Task instructions
An exact copy of every entry below is required, and no picture may appear in it.
*** Begin section ***
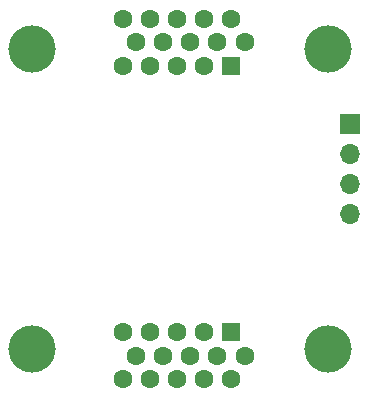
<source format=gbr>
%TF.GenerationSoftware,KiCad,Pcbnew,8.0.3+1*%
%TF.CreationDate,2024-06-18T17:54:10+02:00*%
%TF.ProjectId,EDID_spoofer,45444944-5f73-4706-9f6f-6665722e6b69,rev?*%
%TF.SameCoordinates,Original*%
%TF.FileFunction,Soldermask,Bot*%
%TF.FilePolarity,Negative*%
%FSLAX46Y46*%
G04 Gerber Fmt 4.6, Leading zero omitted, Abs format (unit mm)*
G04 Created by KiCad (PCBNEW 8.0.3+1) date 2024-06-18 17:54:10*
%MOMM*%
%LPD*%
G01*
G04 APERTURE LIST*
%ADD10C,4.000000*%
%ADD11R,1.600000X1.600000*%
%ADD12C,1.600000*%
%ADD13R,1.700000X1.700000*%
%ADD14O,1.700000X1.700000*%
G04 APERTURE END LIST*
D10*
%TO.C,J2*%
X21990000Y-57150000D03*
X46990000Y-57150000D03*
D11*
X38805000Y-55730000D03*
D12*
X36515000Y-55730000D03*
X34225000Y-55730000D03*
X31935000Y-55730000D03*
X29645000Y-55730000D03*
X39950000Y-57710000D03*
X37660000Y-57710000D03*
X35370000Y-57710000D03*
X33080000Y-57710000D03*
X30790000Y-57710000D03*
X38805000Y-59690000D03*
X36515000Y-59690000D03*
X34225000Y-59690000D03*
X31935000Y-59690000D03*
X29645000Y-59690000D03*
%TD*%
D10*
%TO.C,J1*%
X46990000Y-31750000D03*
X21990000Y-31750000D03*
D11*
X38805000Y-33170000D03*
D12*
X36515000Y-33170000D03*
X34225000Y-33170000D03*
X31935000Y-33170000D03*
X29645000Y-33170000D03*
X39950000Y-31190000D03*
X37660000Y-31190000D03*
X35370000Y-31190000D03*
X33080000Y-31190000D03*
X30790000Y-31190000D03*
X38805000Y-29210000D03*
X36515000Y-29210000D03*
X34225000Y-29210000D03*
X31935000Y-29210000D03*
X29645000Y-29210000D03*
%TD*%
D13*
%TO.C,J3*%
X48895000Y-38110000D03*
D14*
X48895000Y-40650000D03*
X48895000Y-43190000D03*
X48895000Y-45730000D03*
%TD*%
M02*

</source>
*** End section ***
Exercise result
<source format=gbr>
%TF.GenerationSoftware,KiCad,Pcbnew,8.0.3+1*%
%TF.CreationDate,2024-06-18T17:54:10+02:00*%
%TF.ProjectId,EDID_spoofer,45444944-5f73-4706-9f6f-6665722e6b69,rev?*%
%TF.SameCoordinates,Original*%
%TF.FileFunction,Soldermask,Bot*%
%TF.FilePolarity,Negative*%
%FSLAX46Y46*%
G04 Gerber Fmt 4.6, Leading zero omitted, Abs format (unit mm)*
G04 Created by KiCad (PCBNEW 8.0.3+1) date 2024-06-18 17:54:10*
%MOMM*%
%LPD*%
G01*
G04 APERTURE LIST*
%ADD10C,4.000000*%
%ADD11R,1.600000X1.600000*%
%ADD12C,1.600000*%
%ADD13R,1.700000X1.700000*%
%ADD14O,1.700000X1.700000*%
G04 APERTURE END LIST*
D10*
%TO.C,J2*%
X21990000Y-57150000D03*
X46990000Y-57150000D03*
D11*
X38805000Y-55730000D03*
D12*
X36515000Y-55730000D03*
X34225000Y-55730000D03*
X31935000Y-55730000D03*
X29645000Y-55730000D03*
X39950000Y-57710000D03*
X37660000Y-57710000D03*
X35370000Y-57710000D03*
X33080000Y-57710000D03*
X30790000Y-57710000D03*
X38805000Y-59690000D03*
X36515000Y-59690000D03*
X34225000Y-59690000D03*
X31935000Y-59690000D03*
X29645000Y-59690000D03*
%TD*%
D10*
%TO.C,J1*%
X46990000Y-31750000D03*
X21990000Y-31750000D03*
D11*
X38805000Y-33170000D03*
D12*
X36515000Y-33170000D03*
X34225000Y-33170000D03*
X31935000Y-33170000D03*
X29645000Y-33170000D03*
X39950000Y-31190000D03*
X37660000Y-31190000D03*
X35370000Y-31190000D03*
X33080000Y-31190000D03*
X30790000Y-31190000D03*
X38805000Y-29210000D03*
X36515000Y-29210000D03*
X34225000Y-29210000D03*
X31935000Y-29210000D03*
X29645000Y-29210000D03*
%TD*%
D13*
%TO.C,J3*%
X48895000Y-38110000D03*
D14*
X48895000Y-40650000D03*
X48895000Y-43190000D03*
X48895000Y-45730000D03*
%TD*%
M02*

</source>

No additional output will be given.